Task details: Give back only the lines in the records below from the one with "2: (253, 275, 6.22)" to the one with "13: (400, 407, 4.06)", both inclusive, word for word.

[Start of Attachment]

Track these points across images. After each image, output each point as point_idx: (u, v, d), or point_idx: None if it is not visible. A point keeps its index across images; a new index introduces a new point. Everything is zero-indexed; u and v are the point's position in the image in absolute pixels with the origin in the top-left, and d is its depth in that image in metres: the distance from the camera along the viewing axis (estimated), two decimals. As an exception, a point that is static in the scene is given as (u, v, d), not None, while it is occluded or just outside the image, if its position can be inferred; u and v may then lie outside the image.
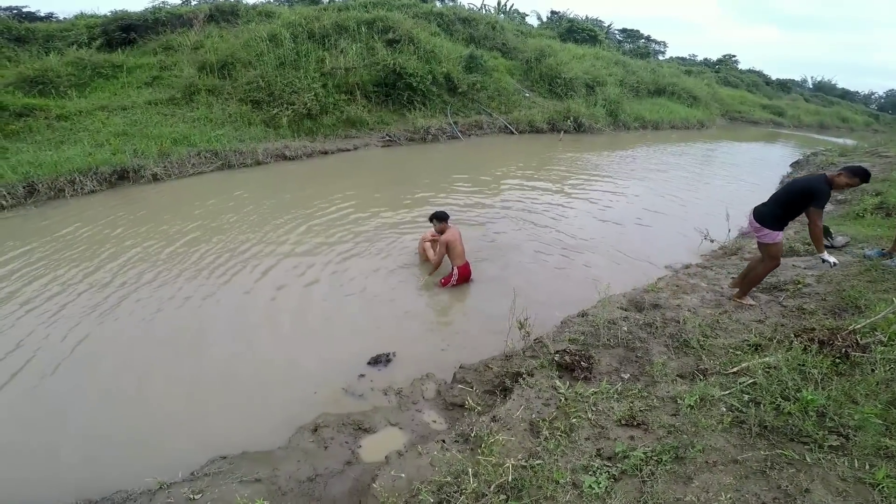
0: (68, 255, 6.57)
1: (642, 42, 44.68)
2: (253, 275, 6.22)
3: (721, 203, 9.63)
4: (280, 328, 5.19)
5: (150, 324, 5.20)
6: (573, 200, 10.00)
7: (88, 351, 4.74)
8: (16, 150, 9.90)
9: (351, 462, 3.48)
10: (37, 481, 3.37)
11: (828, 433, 2.98)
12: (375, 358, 4.64)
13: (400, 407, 4.06)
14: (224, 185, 10.03)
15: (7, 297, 5.55)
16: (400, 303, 5.72)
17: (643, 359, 4.10)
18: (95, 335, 4.97)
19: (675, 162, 15.39)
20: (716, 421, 3.13)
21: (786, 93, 43.79)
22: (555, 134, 17.78)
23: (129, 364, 4.59)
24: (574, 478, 2.83)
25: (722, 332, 4.47)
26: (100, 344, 4.85)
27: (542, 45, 22.95)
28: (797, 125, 32.04)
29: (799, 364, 3.53)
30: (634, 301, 5.33)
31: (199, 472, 3.38)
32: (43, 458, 3.56)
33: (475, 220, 8.38)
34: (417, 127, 15.18)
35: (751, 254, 6.88)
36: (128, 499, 3.15)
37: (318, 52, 15.23)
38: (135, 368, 4.53)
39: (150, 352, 4.78)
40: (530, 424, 3.36)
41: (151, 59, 15.13)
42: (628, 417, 3.29)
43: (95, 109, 12.05)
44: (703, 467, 2.84)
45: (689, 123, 23.82)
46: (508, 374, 4.15)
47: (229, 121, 12.81)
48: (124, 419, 3.93)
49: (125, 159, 9.89)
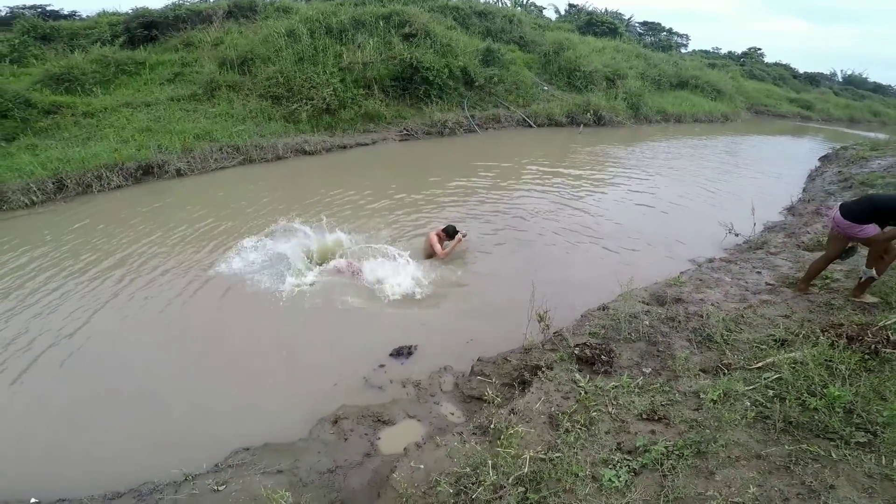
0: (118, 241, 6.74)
1: (664, 35, 43.75)
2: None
3: (746, 197, 9.42)
4: (302, 319, 5.24)
5: (173, 317, 5.29)
6: (593, 194, 9.88)
7: (113, 343, 4.85)
8: (45, 146, 10.18)
9: (370, 454, 3.51)
10: (64, 474, 3.44)
11: (855, 429, 2.90)
12: (398, 350, 4.66)
13: (418, 399, 4.08)
14: (250, 178, 10.18)
15: (45, 287, 5.71)
16: (419, 294, 5.72)
17: (665, 353, 4.04)
18: (117, 328, 5.08)
19: (698, 155, 15.09)
20: (739, 416, 3.07)
21: (814, 86, 42.45)
22: (574, 127, 17.57)
23: (155, 357, 4.68)
24: (593, 471, 2.80)
25: (746, 326, 4.37)
26: (124, 336, 4.96)
27: (560, 38, 22.64)
28: (826, 119, 31.08)
29: (826, 359, 3.44)
30: (656, 295, 5.25)
31: (222, 463, 3.44)
32: (71, 451, 3.64)
33: (494, 212, 8.34)
34: (434, 121, 15.14)
35: (776, 248, 6.72)
36: (154, 490, 3.22)
37: (336, 47, 15.29)
38: (160, 362, 4.61)
39: (174, 345, 4.87)
40: (549, 417, 3.34)
41: (173, 55, 15.37)
42: (649, 412, 3.25)
43: (120, 106, 12.32)
44: (725, 462, 2.79)
45: (712, 117, 23.30)
46: (527, 367, 4.12)
47: (250, 116, 12.96)
48: (150, 412, 4.00)
49: (150, 155, 10.10)
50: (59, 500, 3.19)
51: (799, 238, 7.10)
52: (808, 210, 9.00)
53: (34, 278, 5.95)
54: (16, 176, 8.72)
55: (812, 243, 6.70)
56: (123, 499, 3.18)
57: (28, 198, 8.38)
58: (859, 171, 11.49)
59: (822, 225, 7.63)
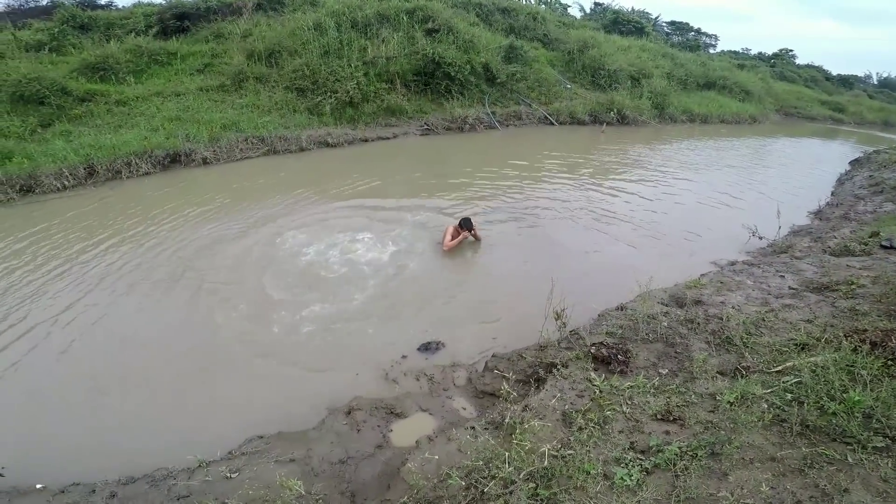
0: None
1: (692, 35, 42.85)
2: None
3: (772, 199, 9.24)
4: (323, 308, 5.32)
5: (192, 303, 5.41)
6: (615, 193, 9.79)
7: (128, 327, 4.97)
8: (78, 133, 10.50)
9: (382, 446, 3.56)
10: (78, 458, 3.52)
11: (873, 434, 2.86)
12: (426, 345, 4.70)
13: (431, 393, 4.12)
14: (279, 167, 10.34)
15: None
16: (443, 288, 5.78)
17: (682, 355, 4.01)
18: (135, 312, 5.21)
19: (723, 156, 14.83)
20: (755, 418, 3.04)
21: (847, 88, 41.25)
22: (597, 126, 17.38)
23: (169, 344, 4.77)
24: (606, 469, 2.81)
25: (767, 330, 4.30)
26: (141, 320, 5.08)
27: (585, 36, 22.39)
28: (859, 122, 30.19)
29: (848, 364, 3.37)
30: (675, 297, 5.20)
31: (236, 451, 3.50)
32: (85, 436, 3.72)
33: (515, 208, 8.34)
34: (455, 116, 15.16)
35: (801, 252, 6.58)
36: (168, 476, 3.28)
37: (361, 41, 15.38)
38: (174, 348, 4.70)
39: (188, 331, 4.96)
40: (563, 415, 3.34)
41: (203, 46, 15.66)
42: (664, 412, 3.23)
43: (151, 95, 12.63)
44: (739, 464, 2.78)
45: (740, 118, 22.81)
46: (542, 365, 4.13)
47: (275, 108, 13.14)
48: (165, 398, 4.08)
49: (178, 143, 10.36)
50: (73, 483, 3.25)
51: (825, 243, 6.95)
52: (837, 214, 8.79)
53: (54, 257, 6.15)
54: (50, 161, 9.02)
55: (839, 248, 6.55)
56: (137, 484, 3.24)
57: (60, 182, 8.67)
58: (892, 176, 11.17)
59: (850, 230, 7.45)
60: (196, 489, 3.14)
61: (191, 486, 3.15)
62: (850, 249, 6.42)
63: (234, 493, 3.05)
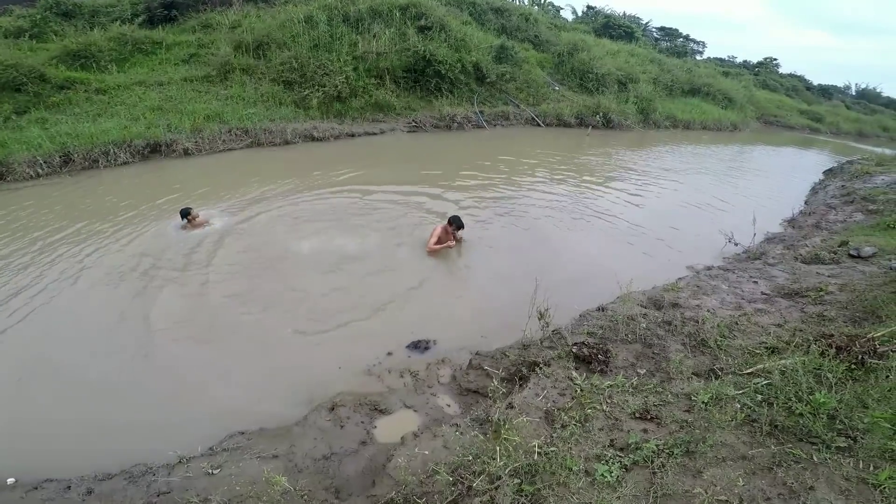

[End of Attachment]

Solution to this problem:
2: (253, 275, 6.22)
3: (721, 203, 9.63)
4: (280, 328, 5.19)
5: (150, 324, 5.20)
6: (573, 200, 10.00)
7: (88, 351, 4.74)
8: (16, 150, 9.90)
9: (351, 462, 3.48)
10: (37, 481, 3.37)
11: (828, 433, 2.98)
12: (375, 358, 4.64)
13: (400, 407, 4.06)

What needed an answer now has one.